Summary from Amazon.com: In exile now for more than twenty years, Kenyan novelist, playwright, poet and critic Ngugi wa Thiong’o has become one of the most widely read African writers.
Commencing in “our times” and set in the fictional “Free Republic of Aburiria,” Wizard of the Crow dramatizes with corrosive humor and keenness of observation a battle for control of the souls of the Aburirian people. Fashioning the stories of the powerful and the ordinary into a dazzling mosaic, this magnificent novel reveals humanity in all its endlessly surprising complexity.
The summary doesn't even begin to describe how amazing this book is. Thiong'o himself says the aim of the novel is "to sum up Africa of the twentieth century in the context of two thousand years of world history", and the novel depicts "a battle for the control of the souls of the Aburĩrian people" by the competing forces of a corrupt dictatorship, folk wisdom/religion, fanatic Christianity, and self-serving capitalism. The novel is a gigantic political satire that strikes with great accuracy because by reducing these entities into farcical imitations of themselves, it exposes the truth about them. This novel is funny and touching and fast-paced and just *O*.

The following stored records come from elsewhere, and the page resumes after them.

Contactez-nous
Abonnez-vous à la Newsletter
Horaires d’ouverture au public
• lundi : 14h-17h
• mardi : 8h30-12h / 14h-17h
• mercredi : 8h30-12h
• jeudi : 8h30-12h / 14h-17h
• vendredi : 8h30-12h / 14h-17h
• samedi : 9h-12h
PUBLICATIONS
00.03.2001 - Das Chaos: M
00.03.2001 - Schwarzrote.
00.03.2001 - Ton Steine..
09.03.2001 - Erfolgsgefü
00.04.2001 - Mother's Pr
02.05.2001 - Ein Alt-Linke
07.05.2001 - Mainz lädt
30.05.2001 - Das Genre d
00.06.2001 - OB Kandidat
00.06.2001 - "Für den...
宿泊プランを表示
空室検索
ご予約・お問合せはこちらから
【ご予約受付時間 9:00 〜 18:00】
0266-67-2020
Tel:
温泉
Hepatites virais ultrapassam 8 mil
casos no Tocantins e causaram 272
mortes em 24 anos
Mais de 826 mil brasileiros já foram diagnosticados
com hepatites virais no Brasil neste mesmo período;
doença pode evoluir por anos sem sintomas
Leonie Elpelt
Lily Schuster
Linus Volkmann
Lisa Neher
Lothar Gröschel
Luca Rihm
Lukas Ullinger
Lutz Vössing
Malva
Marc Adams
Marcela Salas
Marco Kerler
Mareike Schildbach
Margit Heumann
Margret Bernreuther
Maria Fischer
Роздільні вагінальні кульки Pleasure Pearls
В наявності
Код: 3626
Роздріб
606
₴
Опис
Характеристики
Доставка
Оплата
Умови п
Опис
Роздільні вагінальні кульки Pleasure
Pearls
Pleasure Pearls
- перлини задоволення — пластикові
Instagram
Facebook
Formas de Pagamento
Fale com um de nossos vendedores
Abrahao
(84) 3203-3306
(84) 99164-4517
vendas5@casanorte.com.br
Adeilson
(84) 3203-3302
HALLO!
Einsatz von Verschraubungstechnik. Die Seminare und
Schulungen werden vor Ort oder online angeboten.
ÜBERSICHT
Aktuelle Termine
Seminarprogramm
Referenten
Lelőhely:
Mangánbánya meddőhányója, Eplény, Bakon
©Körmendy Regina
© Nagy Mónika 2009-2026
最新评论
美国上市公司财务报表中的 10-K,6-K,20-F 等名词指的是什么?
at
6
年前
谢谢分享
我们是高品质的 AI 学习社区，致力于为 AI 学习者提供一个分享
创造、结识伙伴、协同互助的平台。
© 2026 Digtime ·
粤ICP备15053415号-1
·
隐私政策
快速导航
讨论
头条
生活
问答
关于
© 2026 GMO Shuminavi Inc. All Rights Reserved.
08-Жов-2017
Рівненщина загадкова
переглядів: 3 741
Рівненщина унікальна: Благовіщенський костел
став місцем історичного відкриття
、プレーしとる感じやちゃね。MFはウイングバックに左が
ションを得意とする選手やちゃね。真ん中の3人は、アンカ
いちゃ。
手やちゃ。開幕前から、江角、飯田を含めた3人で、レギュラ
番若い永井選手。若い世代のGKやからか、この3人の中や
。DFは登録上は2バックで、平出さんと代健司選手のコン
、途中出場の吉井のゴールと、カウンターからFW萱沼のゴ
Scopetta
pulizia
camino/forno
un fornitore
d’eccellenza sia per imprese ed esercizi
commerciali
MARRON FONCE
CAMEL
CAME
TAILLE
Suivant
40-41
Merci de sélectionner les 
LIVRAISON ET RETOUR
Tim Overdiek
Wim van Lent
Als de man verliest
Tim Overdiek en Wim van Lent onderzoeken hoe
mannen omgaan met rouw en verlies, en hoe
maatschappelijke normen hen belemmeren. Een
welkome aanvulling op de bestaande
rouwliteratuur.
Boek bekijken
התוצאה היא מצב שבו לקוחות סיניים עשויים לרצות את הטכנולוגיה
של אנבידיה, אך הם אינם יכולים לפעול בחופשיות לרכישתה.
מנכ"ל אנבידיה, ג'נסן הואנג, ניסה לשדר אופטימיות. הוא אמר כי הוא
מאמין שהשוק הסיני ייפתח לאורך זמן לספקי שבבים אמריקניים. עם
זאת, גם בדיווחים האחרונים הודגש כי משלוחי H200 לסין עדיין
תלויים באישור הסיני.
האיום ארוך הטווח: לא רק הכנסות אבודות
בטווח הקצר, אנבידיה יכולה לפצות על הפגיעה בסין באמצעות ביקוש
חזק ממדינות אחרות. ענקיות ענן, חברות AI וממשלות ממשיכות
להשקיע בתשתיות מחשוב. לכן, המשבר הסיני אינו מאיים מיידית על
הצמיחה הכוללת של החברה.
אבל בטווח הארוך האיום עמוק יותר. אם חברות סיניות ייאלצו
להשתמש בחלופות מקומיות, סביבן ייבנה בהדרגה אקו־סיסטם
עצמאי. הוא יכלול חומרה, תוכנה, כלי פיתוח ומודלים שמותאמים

This book also follows along the tradition of African story-telling in its construction. It weaves distinct threads that eventually come back to the main narrative to create a cohesive whole, and I was amazed at the ability of Thiong'o to create a narrative of hope out of a story of chaos. This is possibility some of the finest fiction I've ever read, and although it is pretty long (768 pages in hardcover), it's worth every single minute. The time went by so fast for me because I was completely immersed in the novel, just wanting to know how it all ends, and that's what I love about this novel-it's an engaging tragicomedy that really gets into what Africa is. This novel is peopled by real Africans, men and women, all of whom are complex and none of whom are passive "victims" awaiting rescue, even if they are farcical at times.